List each line of the data that holds the string "Boun", please.

Available data Start Marker

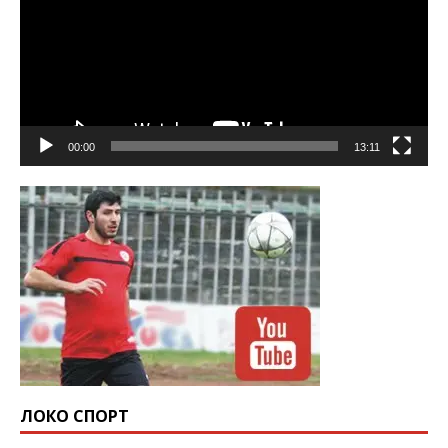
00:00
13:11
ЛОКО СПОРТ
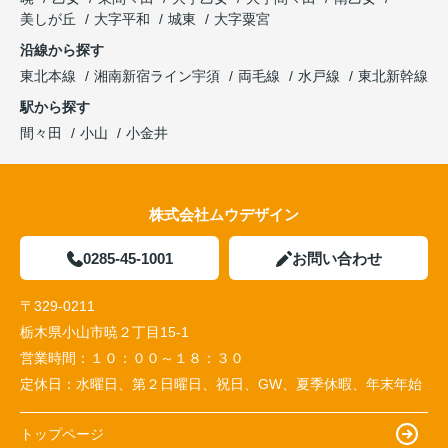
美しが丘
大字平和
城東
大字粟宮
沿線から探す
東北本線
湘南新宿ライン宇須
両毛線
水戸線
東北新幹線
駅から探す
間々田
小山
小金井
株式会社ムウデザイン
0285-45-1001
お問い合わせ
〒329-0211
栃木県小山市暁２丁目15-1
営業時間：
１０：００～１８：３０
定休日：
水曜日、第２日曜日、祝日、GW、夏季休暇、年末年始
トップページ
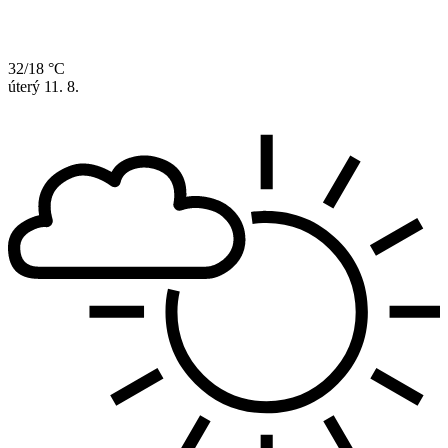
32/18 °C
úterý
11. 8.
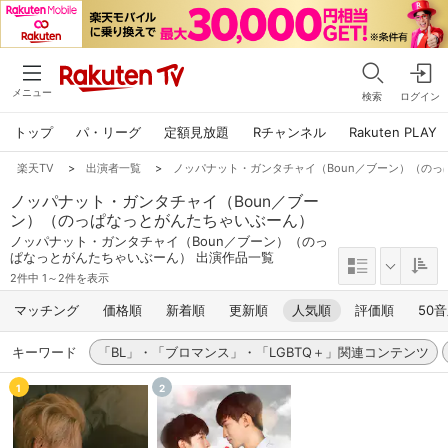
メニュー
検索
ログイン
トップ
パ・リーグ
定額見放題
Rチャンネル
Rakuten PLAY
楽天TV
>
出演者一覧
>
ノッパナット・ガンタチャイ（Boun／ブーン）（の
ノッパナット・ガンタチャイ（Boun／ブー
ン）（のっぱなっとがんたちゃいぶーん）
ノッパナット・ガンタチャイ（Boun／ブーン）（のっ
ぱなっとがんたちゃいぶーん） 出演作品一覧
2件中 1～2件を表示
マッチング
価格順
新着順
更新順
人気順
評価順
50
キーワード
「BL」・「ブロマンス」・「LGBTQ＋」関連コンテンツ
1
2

Available data End Marker

# Result of this task
ノッパナット・ガンタチャイ（Boun／ブーン）（の
ノッパナット・ガンタチャイ（Boun／ブー
ノッパナット・ガンタチャイ（Boun／ブーン）（のっ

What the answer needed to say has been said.